The Brisbane Courier of 27 May 1892 in a long discourse with the heading ‘ THE BRISBANE HOSPITAL. THE VISITING STAFF AND THE COMMITTEE. THREE RESIGNATIONS’. A meeting of members of the medical profession was held in the chamber of the National Association of Queensland, Courier Building, last night, in response to an advertisement signed by Dr. Bancroft for the purpose of supporting a vote of confidence in Drs. Little and W.S. Byrne, whose services had been dispensed with as members of the honorary medical staff of the Brisbane General Hospital. Dr. Bancroft was voted to the chair and there were 18 further honorary medical staff in attendance. ‘Dr. E. Sheaf, of Toowoomba, telegraphed an expression of concurrence with the object of the meeting, and added that he did not understand on what principle the committee had acted’.

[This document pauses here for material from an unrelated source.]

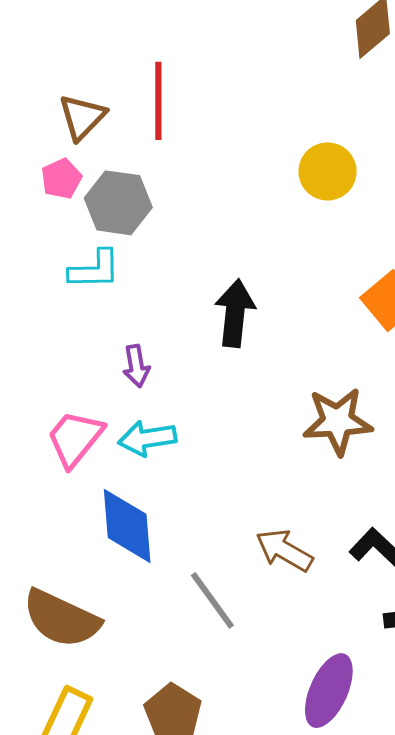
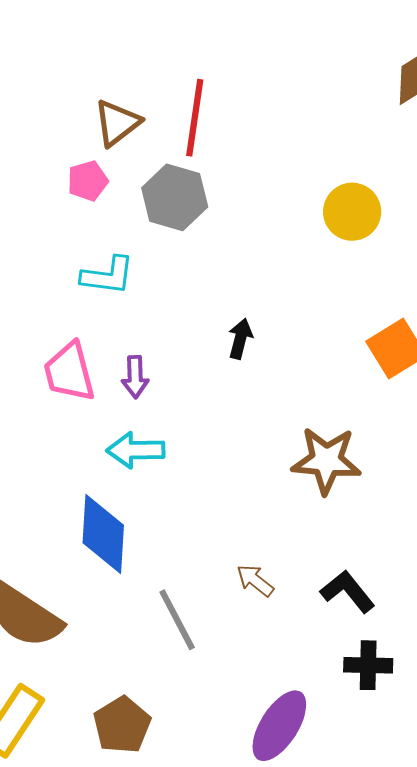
gray hexagon: (118, 203) -> (175, 197), moved
black arrow: (235, 313) -> (240, 339), size x0.6
pink trapezoid: (75, 438) -> (69, 372), moved, turned -62
brown arrow: (284, 550) -> (255, 581), size x0.7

It was well known that Drs. Little and Byrne had been contending with the committee for the position in the hospital which the majority of those present wished – namely, the supervision and the entire responsibility for the treatment in hospital of the patients supposed to be under their care. There was 3 pages of discussion recorded in 2 columns, and I could not find a resolution of the concerns of the honorary physicians. Of interest, Dr. Sheaf was the only out of Brisbane doctor who sent a telegram of support for honorary hospital doctors.

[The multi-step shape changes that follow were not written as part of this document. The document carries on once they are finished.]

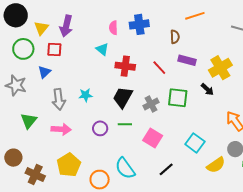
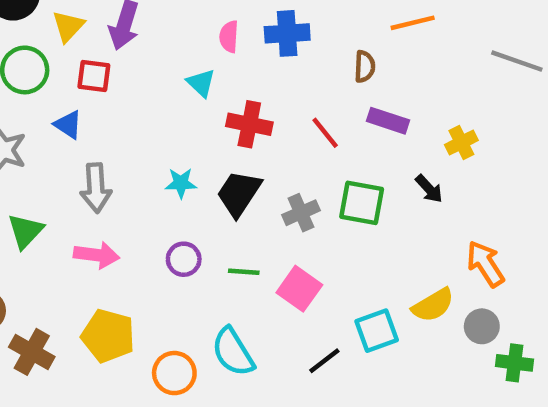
yellow cross: (220, 68) -> (461, 142), size x0.6
blue triangle: (44, 72) -> (68, 125), turned -48
cyan star: (86, 95) -> (181, 183), moved
green line: (125, 124) -> (244, 272), moved
cyan square: (195, 143) -> (377, 331), moved, turned 30
yellow pentagon: (69, 165) -> (108, 336), turned -30
yellow semicircle: (216, 165) -> (433, 305), moved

The British Medical Journal on 3 March 1888 had an entry as follows: Dr Ernest Sheaf FRCS Edinburgh MRCP of Toowoomba has been appointed Justice of the Peace in the Colony of Queensland. In 1901, Dr. Charles Alfred Ernest Sheaf was a Municipal Health Officer, examined in Roma, having been called by the Queensland Government (presumably as an expert witness) concerning the administration of the law regulating the manufacture and sale of intoxicating liquors in Queensland.

After almost a year of intermittent research I found Dr. Ernest Sheaf’s lectures given in 1882-84 listed at the Royal College of Surgeons of Edinburgh Library and Archive ,which included: six on Elementary Physiology: examining the amoeba; examining blood and muscle; examining digestion; circulation and respiration; the skin; first aid to the injured; carrying the sick and injured (for males only); the tending and observing the sick (for females only); as well as copies the poems of C.A.E. Sheaf .

The only information of a personal family information found (other than his marriage detailed above) was that he had a son, Dr. Eric Walter Sheaf M.A., M. B., M.Ch. (Cantab.), Honorary Assistant Surgeon, Royal Surrey County Hospital, who died at the age of 91.